10-15-2025, 06:57 AM
(10-05-2025, 04:49 PM)plam Wrote:(10-04-2025, 11:00 AM)bravado Wrote: If every city in Canada and the US have the exact same financial story as us, it’s a bit bigger than just ”mismanagement”.
The fundamentals have been broken for a long time and bills from all those liabilities are finally coming due, right in time for the younger generations to shoulder the burden and get nothing for it.
It is mismanagement in a sense… but our politicians are just doing what the average voter likes: kicking the can down the road.
It's also NZ. "Rates" (municipal taxes) have been going up in the past few years and some people are mad about that, but it's also that the water infrastructure is falling apart. Also the NZ central government cancelled a thing that would have let cities borrow at better rates (because there would be co-governance with Maori under that plan) and so the rates are going to go up even more.
And yet, Wellington this coming summer is not panicking about potentially running out of water, because the pipes have been fixed to some extent, unlike in the past few years. (Oh, and the mayor was not an old white man, coincidentally.)
What's the connection to his race and age exactly?
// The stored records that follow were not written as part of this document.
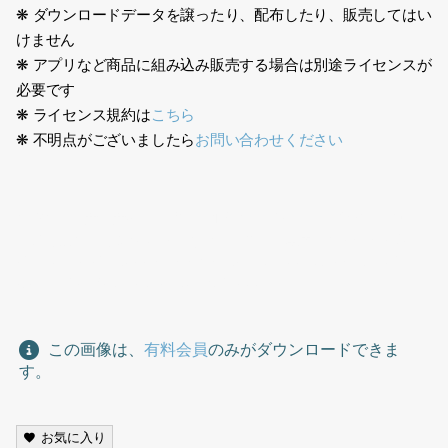
❋ ダウンロードデータを譲ったり、配布したり、販売してはい
けません
❋ アプリなど商品に組み込み販売する場合は別途ライセンスが
必要です
❋ ライセンス規約は
こちら
❋ 不明点がございましたら
お問い合わせください
生成AI、少女、女の子、幼児、小学生、はしゃぐ、遊ぶ、子供、
子どもたち、カジュアル、,くつ下、靴下、室内、AI generation,
girl, young girl, toddler, elementary school student, frolic,
play, child, kids, casual, socks, indoor
この画像は、
有料会員
のみがダウンロードできま
す。
お気に入り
You're mentioning because he is old (and anglo) but still able to see past his own lifetime?
Whether technically "subsidized" or not, there can be improvements. (Just the concept of taxation on ownership of property itself is ridiculous but im not here to get philosophical... (we pay tax on labour after all so there's a lot to discuss)).
In any event, look at cities like Oakville, Richmond Hill...clean, prestine, with amazing community centre's, public spaces, more trails. I've experienced it. And their property taxes are much lower than ours as % of house values.
I haven't been subsidized ... I've been subsidizing many others though.